### Your instructions
Set down exactly the lines below between the line holding "Higher national diploma" and the line holding "VOLONTARY WORK", inclusive; no other line belongs in the answer.

Extracted page text data:
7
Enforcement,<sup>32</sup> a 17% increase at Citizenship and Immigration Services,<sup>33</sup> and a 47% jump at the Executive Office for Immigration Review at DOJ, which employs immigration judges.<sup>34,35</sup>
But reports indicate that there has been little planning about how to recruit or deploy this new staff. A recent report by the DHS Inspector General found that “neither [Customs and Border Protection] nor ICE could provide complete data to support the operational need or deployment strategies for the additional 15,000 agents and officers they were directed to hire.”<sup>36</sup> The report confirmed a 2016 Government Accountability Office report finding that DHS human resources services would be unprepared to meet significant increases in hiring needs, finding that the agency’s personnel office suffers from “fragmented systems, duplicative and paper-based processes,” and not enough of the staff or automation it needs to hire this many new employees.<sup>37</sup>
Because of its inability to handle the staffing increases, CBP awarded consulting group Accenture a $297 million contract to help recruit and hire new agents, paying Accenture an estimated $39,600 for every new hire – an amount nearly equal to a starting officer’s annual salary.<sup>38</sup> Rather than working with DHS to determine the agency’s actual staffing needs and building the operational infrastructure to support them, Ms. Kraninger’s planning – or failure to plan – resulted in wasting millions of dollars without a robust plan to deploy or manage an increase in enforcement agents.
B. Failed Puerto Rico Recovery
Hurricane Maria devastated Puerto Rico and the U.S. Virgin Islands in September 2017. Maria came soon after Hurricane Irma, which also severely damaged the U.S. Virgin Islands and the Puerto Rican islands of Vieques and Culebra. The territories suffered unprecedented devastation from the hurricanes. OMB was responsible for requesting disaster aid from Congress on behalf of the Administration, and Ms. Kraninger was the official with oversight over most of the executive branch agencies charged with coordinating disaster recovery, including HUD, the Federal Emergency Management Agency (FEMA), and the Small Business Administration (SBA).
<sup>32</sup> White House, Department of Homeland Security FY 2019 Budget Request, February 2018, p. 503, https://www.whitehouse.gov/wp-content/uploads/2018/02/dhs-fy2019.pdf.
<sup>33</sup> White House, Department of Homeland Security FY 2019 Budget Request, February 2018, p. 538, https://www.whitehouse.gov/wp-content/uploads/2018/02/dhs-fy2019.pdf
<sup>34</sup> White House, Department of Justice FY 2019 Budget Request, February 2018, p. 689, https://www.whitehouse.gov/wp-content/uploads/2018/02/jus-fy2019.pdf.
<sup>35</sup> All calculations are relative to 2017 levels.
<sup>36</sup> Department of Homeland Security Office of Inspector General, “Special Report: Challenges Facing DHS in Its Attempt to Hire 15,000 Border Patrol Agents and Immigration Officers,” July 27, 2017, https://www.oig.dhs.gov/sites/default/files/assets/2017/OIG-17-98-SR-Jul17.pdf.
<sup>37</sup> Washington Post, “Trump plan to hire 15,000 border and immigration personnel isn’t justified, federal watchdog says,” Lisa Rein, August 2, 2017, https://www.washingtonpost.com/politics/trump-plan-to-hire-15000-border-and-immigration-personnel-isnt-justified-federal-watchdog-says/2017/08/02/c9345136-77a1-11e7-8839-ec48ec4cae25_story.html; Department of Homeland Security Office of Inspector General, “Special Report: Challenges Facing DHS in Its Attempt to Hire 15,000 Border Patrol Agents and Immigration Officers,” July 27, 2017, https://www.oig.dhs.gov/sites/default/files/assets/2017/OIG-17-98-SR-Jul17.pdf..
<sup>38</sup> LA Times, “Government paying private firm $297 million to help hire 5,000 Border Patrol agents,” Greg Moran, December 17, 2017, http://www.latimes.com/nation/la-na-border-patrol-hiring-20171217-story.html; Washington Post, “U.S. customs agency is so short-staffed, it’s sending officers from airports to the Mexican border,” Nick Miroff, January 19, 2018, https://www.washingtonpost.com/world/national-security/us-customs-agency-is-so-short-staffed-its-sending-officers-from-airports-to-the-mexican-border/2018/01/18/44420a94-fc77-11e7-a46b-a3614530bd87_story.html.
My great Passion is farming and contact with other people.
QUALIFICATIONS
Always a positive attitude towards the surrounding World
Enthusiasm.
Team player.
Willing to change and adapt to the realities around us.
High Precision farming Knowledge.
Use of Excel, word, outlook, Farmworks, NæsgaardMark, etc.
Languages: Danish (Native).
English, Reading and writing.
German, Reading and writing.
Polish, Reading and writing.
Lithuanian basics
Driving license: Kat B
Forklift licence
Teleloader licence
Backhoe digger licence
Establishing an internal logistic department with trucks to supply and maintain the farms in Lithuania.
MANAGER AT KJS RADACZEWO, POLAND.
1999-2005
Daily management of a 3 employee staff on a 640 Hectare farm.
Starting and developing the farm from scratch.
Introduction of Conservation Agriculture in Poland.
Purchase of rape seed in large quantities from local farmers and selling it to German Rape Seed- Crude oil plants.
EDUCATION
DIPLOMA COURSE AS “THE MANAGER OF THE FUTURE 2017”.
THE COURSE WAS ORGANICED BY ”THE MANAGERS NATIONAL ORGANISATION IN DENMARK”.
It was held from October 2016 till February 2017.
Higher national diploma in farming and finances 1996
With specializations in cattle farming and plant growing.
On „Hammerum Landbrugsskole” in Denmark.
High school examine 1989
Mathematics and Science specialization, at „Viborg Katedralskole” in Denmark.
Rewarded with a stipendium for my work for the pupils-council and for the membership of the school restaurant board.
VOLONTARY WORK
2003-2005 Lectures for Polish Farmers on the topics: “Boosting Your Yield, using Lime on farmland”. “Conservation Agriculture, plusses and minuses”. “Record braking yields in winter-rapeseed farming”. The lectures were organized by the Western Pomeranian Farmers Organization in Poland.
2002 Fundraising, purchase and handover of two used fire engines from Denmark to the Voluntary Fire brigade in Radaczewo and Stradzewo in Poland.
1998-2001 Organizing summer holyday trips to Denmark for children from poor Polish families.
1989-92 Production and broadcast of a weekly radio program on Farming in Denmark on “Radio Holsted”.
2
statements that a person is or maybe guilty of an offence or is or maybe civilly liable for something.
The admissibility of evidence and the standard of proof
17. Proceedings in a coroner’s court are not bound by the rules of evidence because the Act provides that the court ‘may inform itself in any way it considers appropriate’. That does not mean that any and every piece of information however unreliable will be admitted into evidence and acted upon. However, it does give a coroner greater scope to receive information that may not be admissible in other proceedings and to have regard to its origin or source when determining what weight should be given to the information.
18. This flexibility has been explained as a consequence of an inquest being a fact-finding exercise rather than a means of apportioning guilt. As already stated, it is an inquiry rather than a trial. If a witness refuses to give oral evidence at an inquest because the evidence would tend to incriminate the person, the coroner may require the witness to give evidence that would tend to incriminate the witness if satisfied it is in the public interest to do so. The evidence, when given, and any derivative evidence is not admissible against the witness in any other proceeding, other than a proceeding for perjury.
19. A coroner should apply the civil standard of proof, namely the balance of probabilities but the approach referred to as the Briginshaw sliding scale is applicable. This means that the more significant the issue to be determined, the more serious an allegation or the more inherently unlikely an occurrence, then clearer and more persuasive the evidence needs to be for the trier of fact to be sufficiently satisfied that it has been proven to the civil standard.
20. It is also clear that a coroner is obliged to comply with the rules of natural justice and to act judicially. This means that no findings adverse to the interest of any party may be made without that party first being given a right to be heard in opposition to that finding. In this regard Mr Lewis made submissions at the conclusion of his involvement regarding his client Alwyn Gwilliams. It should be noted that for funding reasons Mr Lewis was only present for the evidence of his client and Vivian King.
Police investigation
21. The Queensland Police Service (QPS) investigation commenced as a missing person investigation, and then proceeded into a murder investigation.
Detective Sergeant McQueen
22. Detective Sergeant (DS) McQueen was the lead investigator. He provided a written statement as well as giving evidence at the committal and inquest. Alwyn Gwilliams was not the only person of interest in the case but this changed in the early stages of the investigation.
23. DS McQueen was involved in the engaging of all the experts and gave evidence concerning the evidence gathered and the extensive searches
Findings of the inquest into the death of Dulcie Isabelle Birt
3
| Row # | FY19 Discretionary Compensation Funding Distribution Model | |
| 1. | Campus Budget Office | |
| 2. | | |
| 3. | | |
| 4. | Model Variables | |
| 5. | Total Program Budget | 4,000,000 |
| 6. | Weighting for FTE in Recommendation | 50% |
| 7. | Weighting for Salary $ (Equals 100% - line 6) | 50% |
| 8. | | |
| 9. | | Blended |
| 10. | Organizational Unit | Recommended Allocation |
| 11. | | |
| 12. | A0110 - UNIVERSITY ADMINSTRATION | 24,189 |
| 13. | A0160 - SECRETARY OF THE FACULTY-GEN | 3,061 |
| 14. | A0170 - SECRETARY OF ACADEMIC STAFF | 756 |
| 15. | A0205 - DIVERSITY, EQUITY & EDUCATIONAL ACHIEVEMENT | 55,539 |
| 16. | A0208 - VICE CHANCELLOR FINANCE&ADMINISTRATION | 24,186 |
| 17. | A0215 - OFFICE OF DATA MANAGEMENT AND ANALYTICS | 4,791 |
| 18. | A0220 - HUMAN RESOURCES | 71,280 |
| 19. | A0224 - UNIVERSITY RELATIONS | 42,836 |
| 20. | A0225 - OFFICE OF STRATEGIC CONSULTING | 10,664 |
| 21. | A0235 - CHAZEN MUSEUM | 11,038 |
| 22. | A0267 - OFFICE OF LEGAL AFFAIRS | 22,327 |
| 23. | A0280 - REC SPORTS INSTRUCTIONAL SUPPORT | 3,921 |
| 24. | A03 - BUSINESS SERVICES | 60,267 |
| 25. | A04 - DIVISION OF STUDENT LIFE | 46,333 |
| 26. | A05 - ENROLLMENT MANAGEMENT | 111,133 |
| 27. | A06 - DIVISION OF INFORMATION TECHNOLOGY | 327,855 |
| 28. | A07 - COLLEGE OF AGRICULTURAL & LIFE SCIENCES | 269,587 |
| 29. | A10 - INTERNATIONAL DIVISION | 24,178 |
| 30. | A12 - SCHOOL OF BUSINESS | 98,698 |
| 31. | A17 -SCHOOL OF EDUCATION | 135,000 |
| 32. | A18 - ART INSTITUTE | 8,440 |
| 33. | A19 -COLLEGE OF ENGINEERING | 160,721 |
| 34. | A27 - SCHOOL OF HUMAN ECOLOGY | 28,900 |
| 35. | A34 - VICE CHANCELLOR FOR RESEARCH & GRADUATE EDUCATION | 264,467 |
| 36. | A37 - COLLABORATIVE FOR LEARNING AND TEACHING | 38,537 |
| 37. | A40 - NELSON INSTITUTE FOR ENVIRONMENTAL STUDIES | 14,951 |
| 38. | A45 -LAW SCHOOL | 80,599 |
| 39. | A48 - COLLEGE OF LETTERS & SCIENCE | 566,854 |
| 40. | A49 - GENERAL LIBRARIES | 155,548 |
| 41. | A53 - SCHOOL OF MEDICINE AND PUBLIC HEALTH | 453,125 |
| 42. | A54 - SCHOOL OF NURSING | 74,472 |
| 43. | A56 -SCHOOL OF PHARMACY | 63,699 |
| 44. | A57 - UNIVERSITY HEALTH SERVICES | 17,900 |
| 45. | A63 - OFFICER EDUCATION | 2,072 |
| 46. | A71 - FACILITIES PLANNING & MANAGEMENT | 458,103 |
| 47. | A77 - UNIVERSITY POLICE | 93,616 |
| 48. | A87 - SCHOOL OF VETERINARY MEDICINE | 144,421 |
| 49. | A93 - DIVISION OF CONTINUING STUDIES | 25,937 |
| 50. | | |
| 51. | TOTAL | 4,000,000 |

### Task response
Higher national diploma in farming and finances 1996
With specializations in cattle farming and plant growing.
On „Hammerum Landbrugsskole” in Denmark.
High school examine 1989
Mathematics and Science specialization, at „Viborg Katedralskole” in Denmark.
Rewarded with a stipendium for my work for the pupils-council and for the membership of the school restaurant board.
VOLONTARY WORK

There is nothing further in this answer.